CATANIA – È il reato associativo a costituire il perno centrale dell’inchiesta.
L’operazione “Primus” ha portato nella notte tra giovedì e venerdì scorsi, all’arresto per mafia di 21 persone. Tutte ritenute vicine o affiliate al clan Sclaisi di Adrano. Indagini avviate nel luglio del 2021, coordinate dal procuratore aggiunto Ignazio Fonzo e dai sostituti Assunta Musella e Fabio Saponara, hanno visto in campo la squadra mobile della Questura di Catania e del commissariato di polizia di Adrano.
Mafia, il clan Scalisi sul territorio
L’esistenza di un sodalizio criminale di tipo mafioso che agisce nel territorio di Adrano che riprende il nome dal suo promotore Antonio Scalisi risulta già accertata con la sentenza n. 10/92 emessa dalla Corte di Assise di Catania.
Un clan che ha poi costituito oggetto della sentenza emessa venticinque anni fa – il processo Fico d’India -, che ha condannato per il reato associativo anche Alfio Di Primo e Pietro Maccarrone (nonno degli odierni indagati Claudio e Pietro) e lo stesso Giuseppe Scarvaglieri.
Nella sentenza in questione, viene riportato come “per affermare il suo predominio nel territorio di Adrano, Scarvaglieri con il suo gruppo ingaggiò una cruenta lotta contro il gruppo rivale dei “Santangelo-Taccuni”, storicamente alleato alla famiglia catanese “Santapaola-Ercolano”, e si attesta inoltre come anche Di Primo, cognato dello Scarvaglieri, fosse affiliato “di spicco” del medesimo gruppo”. La dinamicità del clan “Scalisi” risulta comprovata anche con la sentenza del processo Terra bruciata.
Le misure cautelari eseguite nei confronti dei componenti delle famiglie Scalisi e Santangelo-Taccuni avevano indirettamente determinato il progressivo radicamento nel territorio del gruppo “Lo Cicero” facente capo a Cristian Lo Cicero, referente dell’associazione mafiosa catanese “Mazzei-Carcagnusi” anch’essa intenzionata a dislocare ad Adrano una sua articolazione.
Le dichiarazioni dei collaboratori di giustizia Salvatore Giarrizzo e Graziano Pellegriti sono stati un viatico determinante all’inchiesta.
Le estorsioni
Erano le estorsioni il business principale del clan. Gli episodi sono molteplici. E, come evidenziato dal procuratore capo Francesco Curcio, a parte un caso nessuno tra i taglieggiati ha mai sporto denuncia.

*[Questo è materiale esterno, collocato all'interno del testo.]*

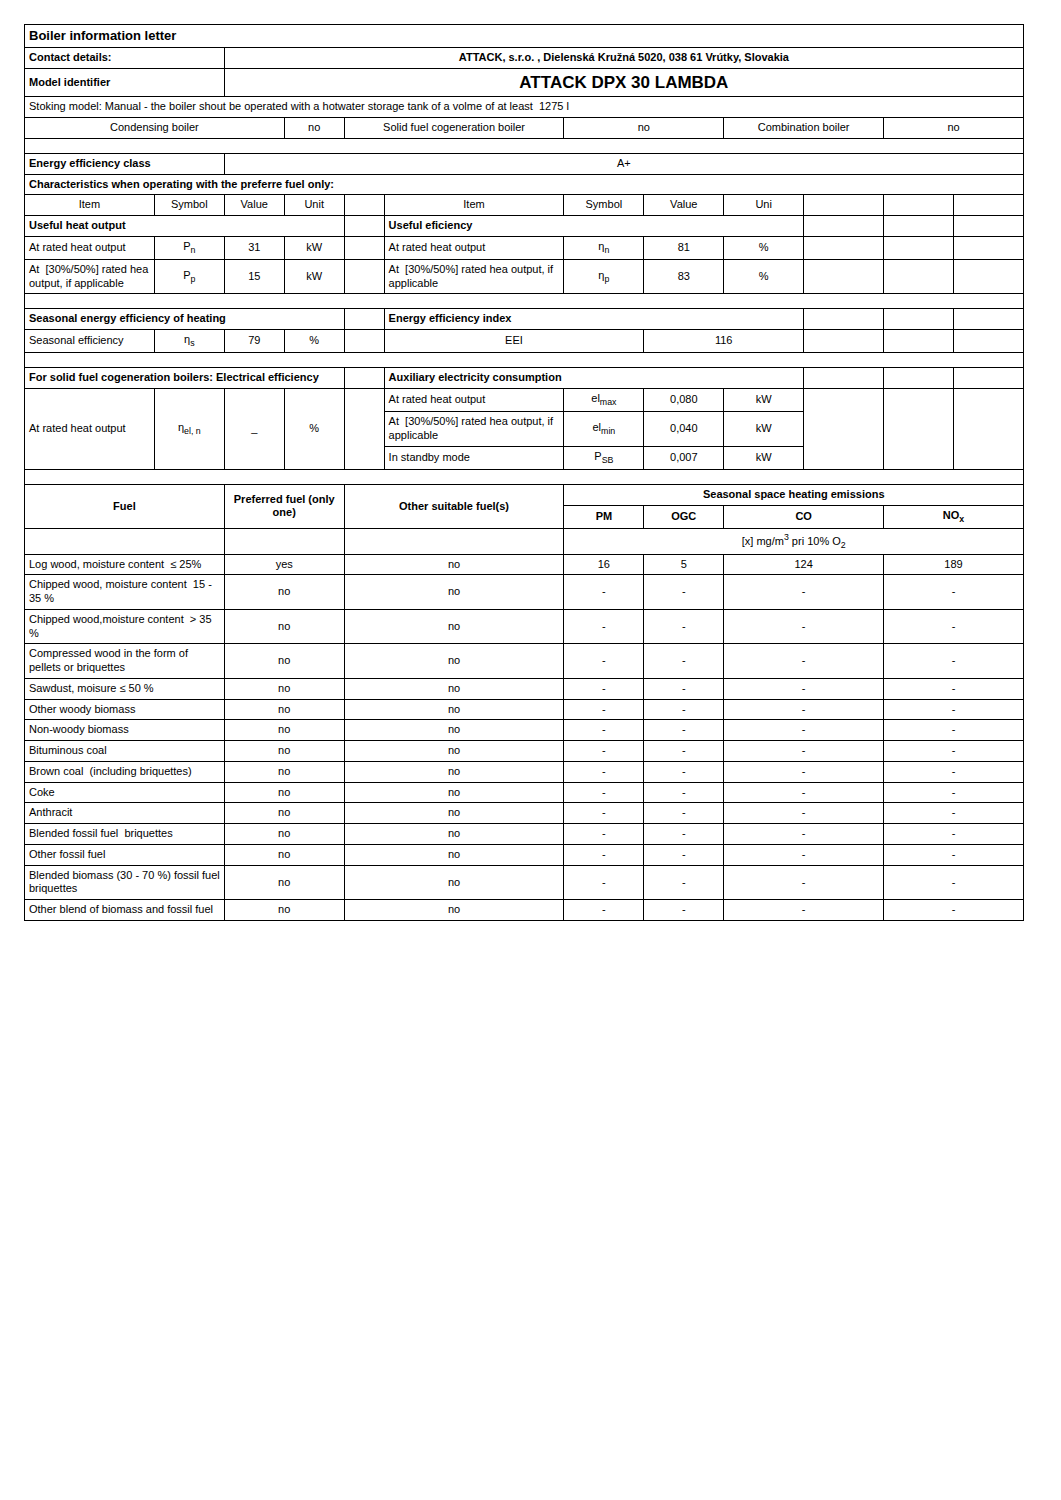| Boiler information letter |
| Contact details: | ATTACK, s.r.o. , Dielenská Kružná 5020, 038 61 Vrútky, Slovakia |
| Model identifier | ATTACK DPX 30 LAMBDA |
| Stoking model: Manual - the boiler shout be operated with a hotwater storage tank of a volme of at least 1275 l |
| Condensing boiler | no | Solid fuel cogeneration boiler | no | Combination boiler | no |
| Energy efficiency class | A+ |
| Characteristics when operating with the preferre fuel only: |
| Item | Symbol | Value | Unit | | Item | Symbol | Value | Uni | | | |
| Useful heat output | | Useful eficiency | | | |
| At rated heat output | P n | 31 | kW | | At rated heat output | η n | 81 | % | | | |
| At [30%/50%] rated hea output, if applicable | P p | 15 | kW | | At [30%/50%] rated hea output, if applicable | η p | 83 | % | | | |
| Seasonal energy efficiency of heating | | Energy efficiency index | | | |
| Seasonal efficiency | η s | 79 | % | | EEI | 116 | | | |
| For solid fuel cogeneration boilers: Electrical efficiency | | Auxiliary electricity consumption | | | |
| At rated heat output | η el, n | _ | % | | At rated heat output | el max | 0,080 | kW | | | |
| At [30%/50%] rated hea output, if applicable | el min | 0,040 | kW |
| In standby mode | P SB | 0,007 | kW |
| Fuel | Preferred fuel (only one) | Other suitable fuel(s) | Seasonal space heating emissions |
| PM | OGC | CO | NO x |
| | | | [x] mg/m 3 pri 10% O 2 |
| Log wood, moisture content ≤ 25% | yes | no | 16 | 5 | 124 | 189 |
| Chipped wood, moisture content 15 - 35 % | no | no | - | - | - | - |
| Chipped wood,moisture content > 35 % | no | no | - | - | - | - |
| Compressed wood in the form of pellets or briquettes | no | no | - | - | - | - |
| Sawdust, moisure ≤ 50 % | no | no | - | - | - | - |
| Other woody biomass | no | no | - | - | - | - |
| Non-woody biomass | no | no | - | - | - | - |
| Bituminous coal | no | no | - | - | - | - |
| Brown coal (including briquettes) | no | no | - | - | - | - |
| Coke | no | no | - | - | - | - |
| Anthracit | no | no | - | - | - | - |
| Blended fossil fuel briquettes | no | no | - | - | - | - |
| Other fossil fuel | no | no | - | - | - | - |
| Blended biomass (30 - 70 %) fossil fuel briquettes | no | no | - | - | - | - |
| Other blend of biomass and fossil fuel | no | no | - | - | - | - |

I casi, come detto, sono numerosi. Le ricostruzioni avvenute attraverso le intercettazioni, aiutano a ricostruire la spregiudicatezza del clan.
In una di queste, siamo ridosso delle festività pasquali, in un incontro tra Salvatore Scalidi e Alfio Di Primo alla richiesta rivoltagli dal suo interlocutore su come comportarsi con un esercente che aveva verosimilmente disatteso la richiesta estorsiva, gli suggeriva di porre in essere un gesto dimostrativo con finalità intimidatoria nei confronti dello stesso, esplodendo un colpo d’arma da fuoco (“una botta”) all’indirizzo del suo negozio.

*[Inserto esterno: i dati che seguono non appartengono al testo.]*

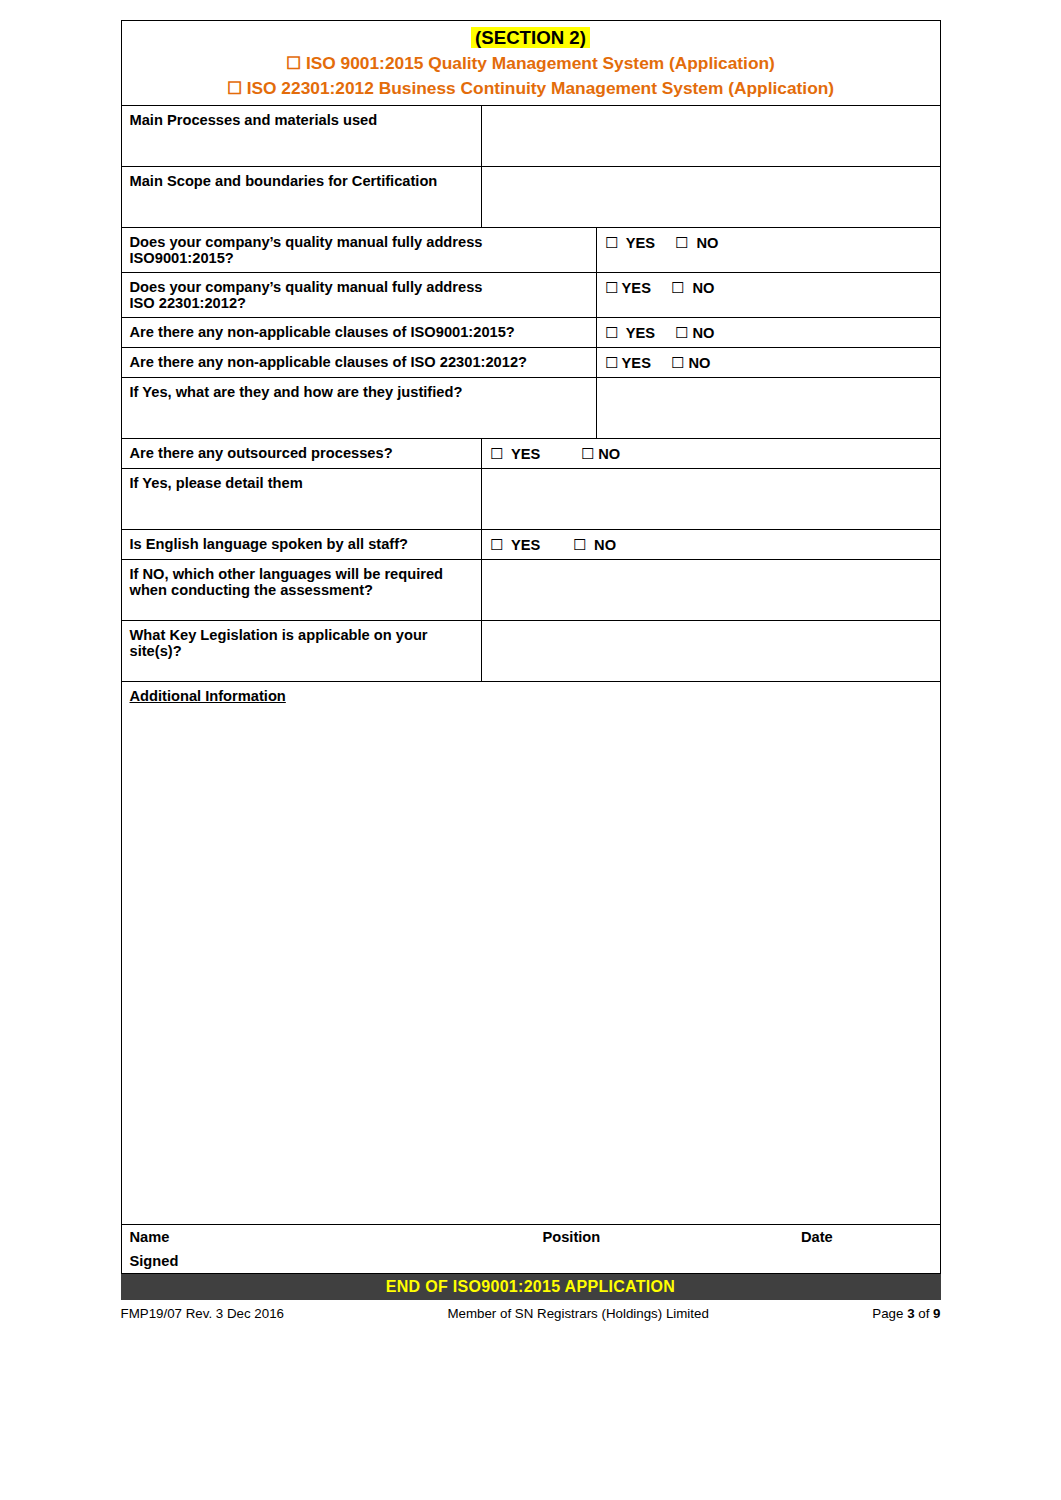| (SECTION 2) ☐ ISO 9001:2015 Quality Management System (Application) ☐ ISO 22301:2012 Business Continuity Management System (Application) |
| Main Processes and materials used | |
| Main Scope and boundaries for Certification | |
| Does your company’s quality manual fully address ISO9001:2015? | ☐ YES ☐ NO |
| Does your company’s quality manual fully address ISO 22301:2012? | ☐ YES ☐ NO |
| Are there any non-applicable clauses of ISO9001:2015? | ☐ YES ☐ NO |
| Are there any non-applicable clauses of ISO 22301:2012? | ☐ YES ☐ NO |
| If Yes, what are they and how are they justified? | |
| Are there any outsourced processes? | ☐ YES ☐ NO |
| If Yes, please detail them | |
| Is English language spoken by all staff? | ☐ YES ☐ NO |
| If NO, which other languages will be required when conducting the assessment? | |
| What Key Legislation is applicable on your site(s)? | |
| Additional Information |
| / Name / Position / Date / / Signed / / / |
END OF ISO9001:2015 APPLICATION
FMP19/07 Rev. 3 Dec 2016
Member of SN Registrars (Holdings) Limited
Page 3 of 9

Nel prosieguo della conversazione Di Primo, riferendosi palesemente ad un’altra estorsione di cui aveva incaricato il sodale Scafidi, chiedeva a quest’ultimo se si fosse recato “da quello dei tubi” e, ricevuta risposta negativa, gli ordinava di attivarsi per avviare l’attività estorsiva.
Ed ancora: “Digli che comincia a sistemare 5 mila euro euro”… “ma questo…5 mila euro secondo me per questo non sono niente 5 mila euro”.
In un caso, uno dei sodali che, avendo riscosso la somma di 25.000 euro da un imprenditore, non aveva ancora corrisposto la dovuta percentuale al capo Alfredo Di Primo vede quest’ultimo ipotizzare l’omicidio del cognato come ritorsione. “La mi…mi sta gonfiando…Gli ammazziamo a suo cognato”.
Sono 21 in tutto gli arrestati del blitz “Primus”.